Friday, January 20, 2012

The Feast: an intimate Tempest


Last night Jess and I took in The Feast: an intimate Tempest at Chicago Shakespeare Theatre, a collaboration between the CST and Chicago's innovative Redmoon Theatre (the current site is a temporary stand-in for their new site, coming in March). There's also a hefty dose of Lookingglass Theatre, as two of the three actors onstage have appeared memorably in Lookingglass productions (Samuel Taylor, who plays Ariel, will forever in my mind appear dressed in white atop a unicycle).

I was excited for this production because I love both CST and Redmoon, and because the show's co-director and co-creator, Jessica Thebus, Associate Artist at Steppenwolf, has directed a few of my recent favorites, including last year's Stage Kiss at The Goodman. I suspected, however, that I should have brushed up on my knowledge of The Tempest before going in, and it turns out I was right. Whenever you head into a production that will deconstruct and reconstruct the source material with puppetry and acrobatics it's a good idea to make sure you know the original play or there's a chance you'll drift off for a moment attempting to recall who Alonso and Ariel and Antonio are, and where Ferdinand came from, and how everyone ended up on this crazy island. And in this brisk, dynamic, inspired adaptation, which runs a mere 75 minutes, you don't want to lose focus for a moment.

I generally try to walk into films and plays blindly, in an effort to minimize my expectations. Trailers and reviews will often reveal too much of the plot, or sell something one way when I'll probably interpret it another. I prefer to be surprised. There are a few drawbacks to this approach. One is that some productions rely on prerequisite knowledge that I lack (see: The Autobiography of Nicolae Ceau┼čescu), or dump you into a world with which it would help to have at least some familiarity. The Feast: an intimate Tempest is one of those productions. And while I absolutely recommend seeing it, I also recommend that you prepare yourself as much as possible beforehand.


SO, here's what you need to know, in two parts:

1. The Original Play: Prospero, an erudite and powerful man, ruled Milan until his selfish brother Antonio (aided by Alonso, King of Naples) deposed him and cast him out to sea with his three-year-old daughter Miranda. The two landed on a lonesome, enchanted island. Using magic learned from his many books, Prospero rescued a spirit named Ariel, who became his reluctant servant. He also adopted Caliban, a beastly, deformed creature, borne of a witch, and taught him to speak and read. When Caliban attempted to "violate the honour" of Miranda, Prospero made him a slave.

Twelve years later, Prospero lives out his days with his books and his servants, and has decided to seek revenge for what's happened.

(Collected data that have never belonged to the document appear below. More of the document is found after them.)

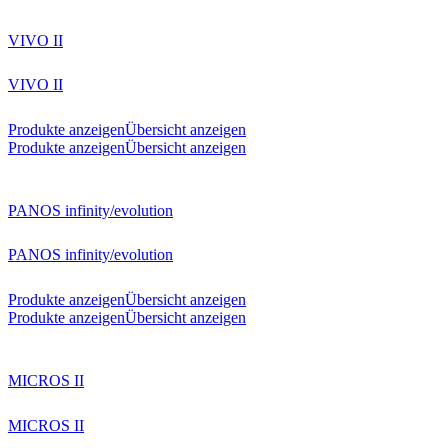
VIVO II
VIVO II
Produkte anzeigen
Übersicht anzeigen
Produkte anzeigen
Übersicht anzeigen
PANOS infinity/evolution
PANOS infinity/evolution
Produkte anzeigen
Übersicht anzeigen
Produkte anzeigen
Übersicht anzeigen
MICROS II
MICROS II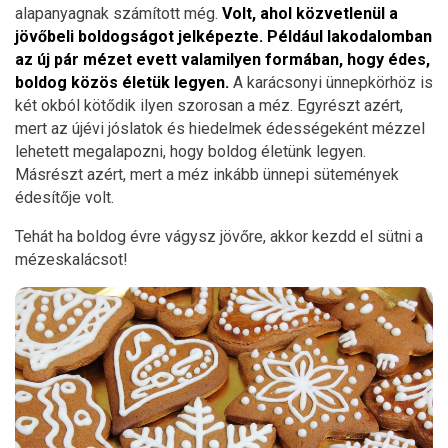
alapanyagnak számított még.
Volt, ahol közvetlenül a
jövőbeli boldogságot jelképezte. Például lakodalomban
az új pár mézet evett valamilyen formában, hogy édes,
boldog közös életük legyen.
A karácsonyi ünnepkörhöz is
két okból kötődik ilyen szorosan a méz. Egyrészt azért,
mert az újévi jóslatok és hiedelmek édességeként mézzel
lehetett megalapozni, hogy boldog életünk legyen.
Másrészt azért, mert a méz inkább ünnepi sütemények
édesítője volt.
Tehát ha boldog évre vágysz jövőre, akkor kezdd el sütni a
mézeskalácsot!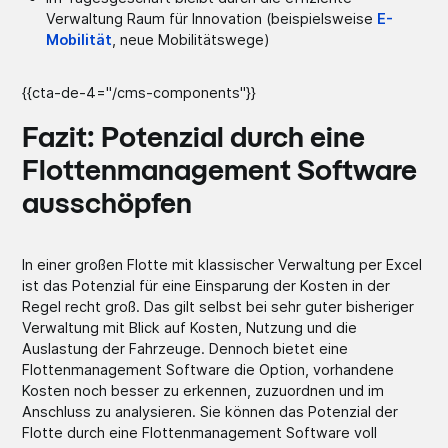
Verwaltung Raum für Innovation (beispielsweise
E-
Mobilität
, neue Mobilitätswege)
{{cta-de-4="/cms-components"}}
Fazit: Potenzial durch eine
Flottenmanagement Software
ausschöpfen
In einer großen Flotte mit klassischer Verwaltung per Excel
ist das Potenzial für eine Einsparung der Kosten in der
Regel recht groß. Das gilt selbst bei sehr guter bisheriger
Verwaltung mit Blick auf Kosten, Nutzung und die
Auslastung der Fahrzeuge. Dennoch bietet eine
Flottenmanagement Software die Option, vorhandene
Kosten noch besser zu erkennen, zuzuordnen und im
Anschluss zu analysieren. Sie können das Potenzial der
Flotte durch eine Flottenmanagement Software voll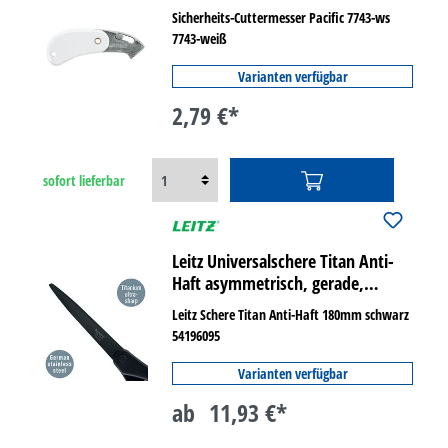
Sicherheits-Cuttermesser Pacific 7743-ws
7743-weiß
Varianten verfügbar
2,79 €*
sofort lieferbar
Leitz Universalschere Titan Anti-
Haft asymmetrisch, gerade,
Langauge Länge 180 mm
Leitz Schere Titan Anti-Haft 180mm schwarz
54196095
Varianten verfügbar
ab
11,93 €*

Using various spells, he divines that his brother is on a boat nearby, creates a terrible tempest, and forces the ship full of his enemies to crash on the island in separate groups. From there, we get a few elaborate Shakespearean subplots: Caliban, enlisting the aid of some drunk men, attempts to kill his master; Prospero pulls some magic strings and sets a scene for his daughter to fall in love with his nephew, Ferdinand; and so on and so forth. Finally, Prospero forgives everyone, frees Ariel and pardons Caliban, and finally asks the audience to free him from the island with their applause: "As you from crimes would pardon'd be, / Let your indulgence set me free." It's an odd play: magic, witches, romance, murder, bitterness, fury, shipwrecks, spirits, metafiction.

2. The Feast: This intimate version takes place in a sparse, lonely room with a large dinner table at the center. Prospero is alone except for his two unwilling servants. From the Directors' Note in the program: "With his axe as a magic staff and his sketches in his magic book, our Prospero has carved a whole world of his own out of wood. He longs to hear the story of his life the way it SHOULD have been, and it unfolds out of this wooden world over which he has complete control. He is not quite alone. He needs his actors to perform the story. Ariel and Caliban, now bound to his command, are his performers and puppeteers."

So Prospero has his puppeteers enact The Tempest over and over, trying to get it right. Ariel is, as ever, dutiful but reluctant, and longing for the freedom he's been promised time and again. Caliban, who thinks the island rightfully his, remains bitter and angry: "You taught me language; and my profit on't is, I know how to curse." Tonight may be the night Prospero finally gets the story right and achieves forgiveness and then, with the help of the audience, release from this island of captivity.

Probably that's enough. You don't need to be a Bard scholar to be taken in by the spectacle. Despite my rustiness on various plot details I was bewitched by the imaginative staging and splendid puppetry (not to mention the remarkable performances by the three actors), and have been thinking of the Feast all day -- sitting in my apartment, watching the tempestuous snowstorm blanket Chicago, rereading the play and re-imagining last night's scenes again and again. They just keep getting better and better.